─── Data to examine

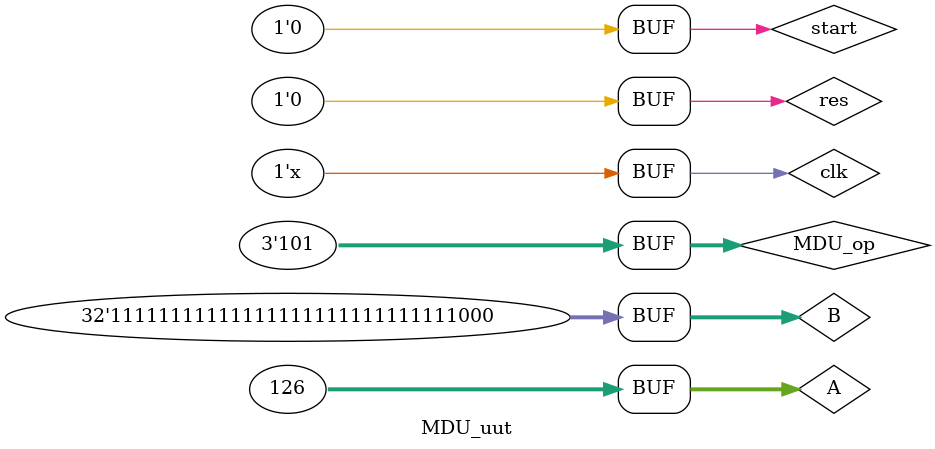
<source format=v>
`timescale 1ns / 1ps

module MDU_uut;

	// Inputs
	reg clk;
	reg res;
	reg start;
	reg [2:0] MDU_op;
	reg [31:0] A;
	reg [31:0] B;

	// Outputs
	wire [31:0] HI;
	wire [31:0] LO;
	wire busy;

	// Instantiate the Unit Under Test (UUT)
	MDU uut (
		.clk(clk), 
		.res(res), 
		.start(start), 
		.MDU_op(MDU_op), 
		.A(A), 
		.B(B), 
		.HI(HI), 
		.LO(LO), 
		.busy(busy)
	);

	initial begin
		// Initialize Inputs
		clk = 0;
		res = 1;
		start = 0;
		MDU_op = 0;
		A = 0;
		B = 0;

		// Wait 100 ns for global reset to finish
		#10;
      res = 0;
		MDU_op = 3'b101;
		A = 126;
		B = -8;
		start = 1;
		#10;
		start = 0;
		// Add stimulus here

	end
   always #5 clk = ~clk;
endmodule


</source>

──────
─── Data to examine

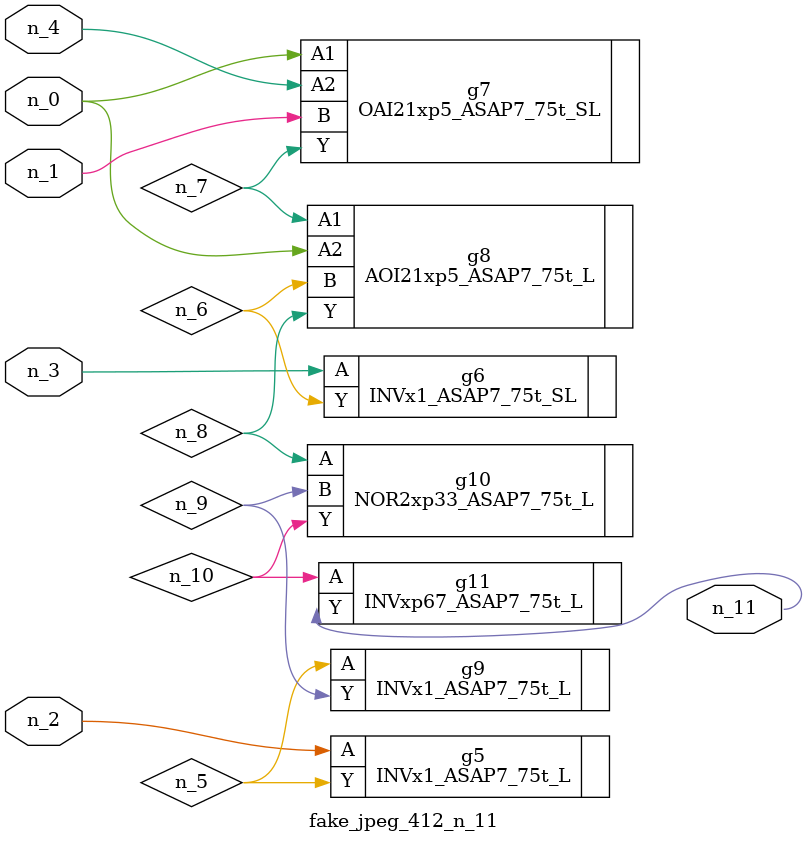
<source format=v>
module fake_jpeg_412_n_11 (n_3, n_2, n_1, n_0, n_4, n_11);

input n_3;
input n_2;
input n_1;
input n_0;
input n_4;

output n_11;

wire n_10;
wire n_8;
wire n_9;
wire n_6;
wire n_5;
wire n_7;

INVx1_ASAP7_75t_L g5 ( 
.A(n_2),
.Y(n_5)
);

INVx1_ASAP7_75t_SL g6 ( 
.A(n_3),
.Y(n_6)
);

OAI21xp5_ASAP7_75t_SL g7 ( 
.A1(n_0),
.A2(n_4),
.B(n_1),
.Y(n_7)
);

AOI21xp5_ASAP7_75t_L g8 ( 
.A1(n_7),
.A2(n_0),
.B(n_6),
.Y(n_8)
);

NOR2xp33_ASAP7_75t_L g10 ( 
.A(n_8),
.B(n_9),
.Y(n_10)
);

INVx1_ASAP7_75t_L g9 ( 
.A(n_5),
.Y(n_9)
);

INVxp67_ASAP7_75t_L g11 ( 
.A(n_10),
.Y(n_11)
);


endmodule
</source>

──────

— Instructions to follow —
Every line where "wire" appears must be returned from the listing above.

— Solution for this problem —
	wire [31:0] HI;
	wire [31:0] LO;
	wire busy;
wire n_10;
wire n_8;
wire n_9;
wire n_6;
wire n_5;
wire n_7;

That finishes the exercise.